A response to Artem Krasnoslobodtsev’s so-called apology
On August 7, 2013, Artem Krasnoslobodtsev wrote a letter to The Tech in which he attempted to apologize to the MIT community and to those whom he had hurt in 2007. At that time, he sent an email to the Sloan LBGT Group insulting them for being LBGT and threatening their lives. The Committee on Discipline cut him some slack and placed him on probation: if he had one more infraction, he would have been expelled.
Let’s be honest: this letter was not an apology.
A public apology letter should not be an attempt to publicly redeem oneself. Rather, the letter should have focused on those who he harmed.
If the letter’s author instead focuses on their own trials and tribulations, then they are expressing selfishness instead of true concern for those they harmed. For instance, Krasnoslobodtsev concludes his letter by purporting that joining the military somehow places him in tune with the fight for social justice. However, the claim is simply proposed without justification. And some might even posit that such a claim is purely oxymoronic.
A letter so far after the transgression could attempt to demonstrate to others that they, too, can “change” their opinions and behaviors. However, Krasnoslobodtsev’s letter fails to meet these standards. For a letter to reach these goals, the language needs to be much more explicit as to what it is trying to achieve. That is, the wrongdoer needs to explain exactly how they have changed, rather than just claiming that they have done so.

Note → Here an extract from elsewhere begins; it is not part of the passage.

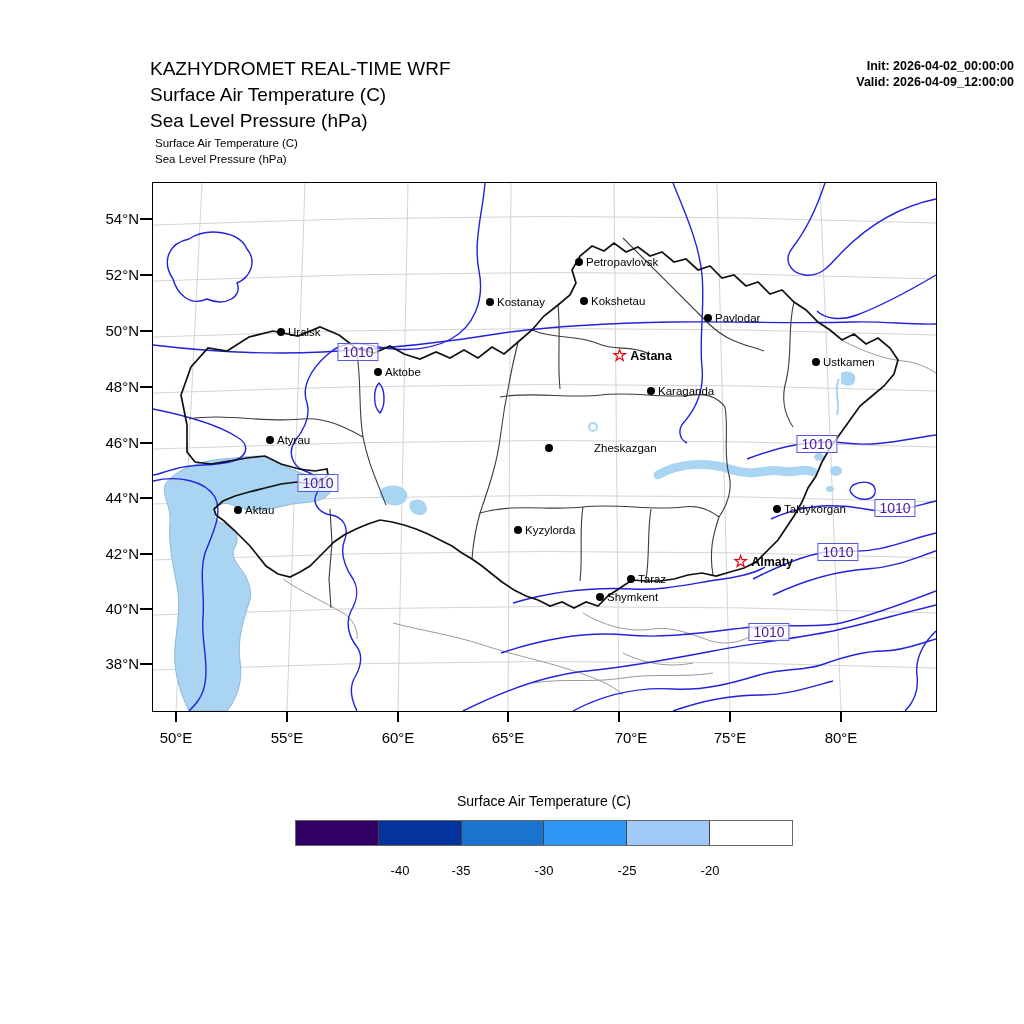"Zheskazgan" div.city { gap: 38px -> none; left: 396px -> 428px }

Furthermore, victims deserve at the very least an email or something more personal than a letter addressed to the entire MIT community. If the victims are not interested or willing to meet with the perpetrator, one cannot be surprised. On a different token, if the offender is pursuing some form of restorative justice, said individual should have actually done something on a grander scale for those that they have harmed.
In addition, a public letter that expresses an apology to everyone who “felt offended or threatened,” as Krasnoslobodtsev’s does, is unnecessary. Rather, Krasnoslobodtsev should have seized the public forum available to him and apologized to the entire MIT community, whether or not they felt offended or threatened. Verily, for the actions that he committed, and for those similar ones committed by others, everyone in the MIT community deserves an apology for their disgraceful actions.
With regard to the Committee on Discipline (COD) in particular, that system is clearly broken in some form. The committee members should not take into account other individuals’ testimonials of the malefactor’s supposedly great character. Instead, that individual’s actions should speak for themselves. In Artem’s case in specific, the fact that “everyone” knows that he was “not a violent or rude person” should not have factored into the COD’s decision. Using his letters of so-called “support” merely minimized his actions. Indeed, anyone who threatens the lives of other students, including Krasnoslobodtsev, should be expelled by the COD.
Essentially, an apology letter to the public needs to actually apologize to those that were harmed and have an especial focus on them, rather than focus on the author’s life. Otherwise, the perception is that the author is trying to redeem themselves in a public forum, perhaps for some selfish reason.
Cory Hernandez is member of the Class of 2014.